An aspiring pilgrim’s efforts to leave England for a return trip to the Holy Land seem to be cursed.
Geoffrey Mappestone’s fellow Jerosolimitanus Roger of Durham certainly thinks God has cursed their trip, especially when they’re shipwrecked not far from the site of the Battle of Hastings. They’re forced to protect a mixed group of survivors, including two women, Philippa and Edith, who may have murdered the husband they shared, the mysterious Juhel who probably pushed his friend overboard, and the most dangerous of the group, Magnus, a Saxon who claims to be the true king of England. They ultimately seek shelter at a monastery after being chased through swamps by the pirates whose ship they were traveling on.
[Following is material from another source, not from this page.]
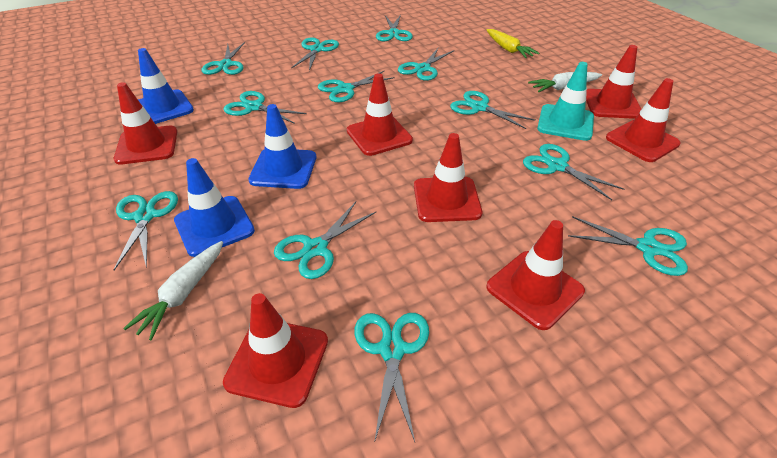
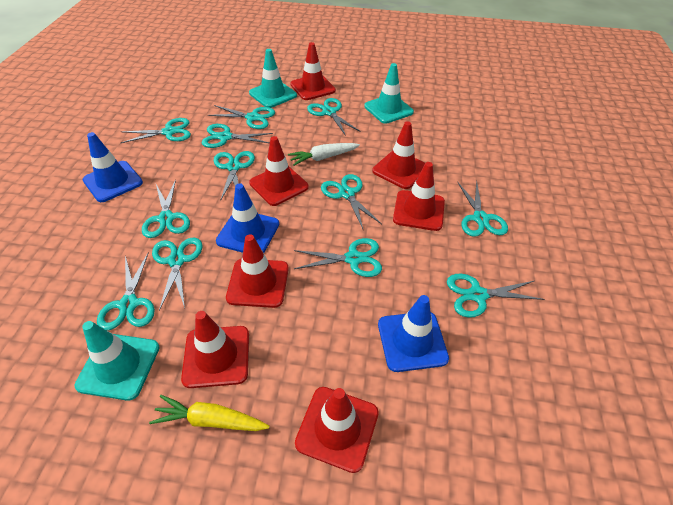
turquoise traffic cone: [537,62,594,141] = 1 -> [75,321,160,401] [249,49,297,108] [364,63,414,124] = 3
white carrot: [123,241,223,341] [528,72,602,92] = 2 -> [288,143,360,166] = 1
Roger has helped himself to some of their gold as restitution for the loss of his horse. The monastery is uneasily shared by Normans and Saxons, and it soon becomes apparent that Magnus and his half brother, another claimant to the throne, are planning to overthrow Norman rule. Geoffrey is poisoned, villagers are slaughtered and another murder occurs before Geoffrey, who is known for his sleuthing ability (Deadly Inheritance, 2010, etc.), can untangle the deadly plots and escape with his life.
The final score: one clever twist and a truly overwhelming richness of historical detail.